• **WHAT YOU ARE ASKED TO DO**: Pick up the list of Disney World rookie mistakes below and carry it on past its seventh item.

• **PASSAGE**:
☆ ☆ ☆
Once upon a time, each of us was a Disney World newbie. And we made rookie mistakes. Here, we share ours to help you avoid them:

1. Not checking the refurbishment schedule. Disney lets you know ahead of time if your favorite attraction, the pool at your hotel, or that restaurant you really want to go to won’t be available during your trip.

2. Thinking your hotel will cost the same any date. Holidays, summers, basically any time children aren’t in school will cost more matter where you stay. Compare several dates that you can travel to pick the best rate.

3. Not looking for hotel discounts. Disney will discount hotel rates from time to time, and you can rebook if a new, better one comes out.

4. Thinking you’ll buy your tickets when you arrive. The most expensive price you’ll pay for park tickets is at the ticket window in front of the theme park. Here’s some more information about Disney park tickets.

5. Not checking park hours. Park hours change every day, so check them ahead of time.

6. Thinking you can walk into a popular restaurant and get a table without a reservation. The most popular restaurants book up well ahead of time (months) and even those taking walk-ins may have a long wait.

7. Not looking at a map until you’re in the park. Park maps are available online and help you get an idea of the lay of the land before you’re being passed right and left by guests who do know where they’re going.
☆ ☆ ☆
• **INFORMATION SHOWN**:
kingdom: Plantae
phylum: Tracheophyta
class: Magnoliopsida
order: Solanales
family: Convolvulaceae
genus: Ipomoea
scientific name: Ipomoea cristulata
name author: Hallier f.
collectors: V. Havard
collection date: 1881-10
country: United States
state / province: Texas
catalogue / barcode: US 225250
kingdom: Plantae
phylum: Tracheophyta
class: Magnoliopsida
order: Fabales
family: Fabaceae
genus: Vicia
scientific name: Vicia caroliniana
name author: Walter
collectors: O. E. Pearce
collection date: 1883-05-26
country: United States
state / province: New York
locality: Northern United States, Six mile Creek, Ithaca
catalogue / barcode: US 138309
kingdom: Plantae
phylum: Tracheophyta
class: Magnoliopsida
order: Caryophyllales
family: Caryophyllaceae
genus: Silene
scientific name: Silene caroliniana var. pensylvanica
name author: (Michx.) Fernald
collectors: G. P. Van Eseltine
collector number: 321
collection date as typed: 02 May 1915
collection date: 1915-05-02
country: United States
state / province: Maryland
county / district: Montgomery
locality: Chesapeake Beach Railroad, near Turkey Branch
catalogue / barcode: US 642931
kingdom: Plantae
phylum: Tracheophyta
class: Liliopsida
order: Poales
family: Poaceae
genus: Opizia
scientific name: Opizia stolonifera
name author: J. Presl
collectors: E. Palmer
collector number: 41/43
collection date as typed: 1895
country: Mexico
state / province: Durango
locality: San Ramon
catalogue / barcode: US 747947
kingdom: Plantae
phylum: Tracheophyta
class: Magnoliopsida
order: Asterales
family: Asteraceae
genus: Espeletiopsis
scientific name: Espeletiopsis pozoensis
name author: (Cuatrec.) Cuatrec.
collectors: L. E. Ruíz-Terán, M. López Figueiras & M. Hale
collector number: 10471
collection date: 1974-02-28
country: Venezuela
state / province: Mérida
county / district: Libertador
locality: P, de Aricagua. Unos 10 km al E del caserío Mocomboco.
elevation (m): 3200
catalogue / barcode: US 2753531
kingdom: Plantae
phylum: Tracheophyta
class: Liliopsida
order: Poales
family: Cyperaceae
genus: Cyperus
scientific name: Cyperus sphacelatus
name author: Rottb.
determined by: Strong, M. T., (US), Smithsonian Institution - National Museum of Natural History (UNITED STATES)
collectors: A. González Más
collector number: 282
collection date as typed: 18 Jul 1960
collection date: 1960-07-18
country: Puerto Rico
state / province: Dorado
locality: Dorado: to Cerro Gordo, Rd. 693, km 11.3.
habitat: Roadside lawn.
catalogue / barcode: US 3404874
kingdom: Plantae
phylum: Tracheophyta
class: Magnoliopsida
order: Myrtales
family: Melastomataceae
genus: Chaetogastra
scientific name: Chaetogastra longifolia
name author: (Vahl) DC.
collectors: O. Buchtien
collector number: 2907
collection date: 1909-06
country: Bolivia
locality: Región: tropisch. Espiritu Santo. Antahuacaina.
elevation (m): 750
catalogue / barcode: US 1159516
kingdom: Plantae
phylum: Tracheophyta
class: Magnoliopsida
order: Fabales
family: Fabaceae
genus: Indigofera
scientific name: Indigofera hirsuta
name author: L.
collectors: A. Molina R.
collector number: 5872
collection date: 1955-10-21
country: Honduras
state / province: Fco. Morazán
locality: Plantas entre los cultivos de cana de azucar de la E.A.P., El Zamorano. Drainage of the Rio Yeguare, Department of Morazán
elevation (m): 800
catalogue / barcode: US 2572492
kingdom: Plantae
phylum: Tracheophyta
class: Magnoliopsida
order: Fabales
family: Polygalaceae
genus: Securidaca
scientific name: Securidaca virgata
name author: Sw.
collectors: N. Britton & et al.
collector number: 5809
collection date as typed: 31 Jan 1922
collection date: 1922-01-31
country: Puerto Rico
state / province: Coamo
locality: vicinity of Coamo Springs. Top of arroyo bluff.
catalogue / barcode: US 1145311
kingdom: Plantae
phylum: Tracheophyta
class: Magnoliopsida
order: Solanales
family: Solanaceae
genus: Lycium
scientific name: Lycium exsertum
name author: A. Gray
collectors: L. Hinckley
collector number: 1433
☆ ☆ ☆
• **EXPECTED OUTPUT**:
8. Thinking your resort is “just a place to sleep.” If you’re staying at a Disney resort, at any level, you’re paying a premium to be there. Take time to review your resort’s activities (often free!) and look around. After all, you’re paying for it.

9. Booking a hotel “in Orlando.” TouringPlans recommends staying in a Disney resort for your first trip. But if that’s not in the cards, and Walt Disney World is the main reason for your trip, check a map and Google traffic during rush hours. I4 can have back ups any time of day that say anything but “vacation.” And Orlando is a fairly large city. Stay as close as you can.

10. Thinking your off site hotel shuttle is an efficient way to travel back and forth between the parks and your hotel. Rent a car or use Uber/Lyft.

11. Not learning about MyDisneyExperience. No matter where you stay, MDE is the key to your trip. Create an account, download the app (you can use it on wi-fi in the parks to save cellular data charges), and use it.

12. Assuming FastPass+ is something you pay for. Unlike Universal Orlando, Disney does not charge for its ride reservation service. With park tickets, each person in your party can make 3 ride reservations per day in advance. Learn more about FastPass+.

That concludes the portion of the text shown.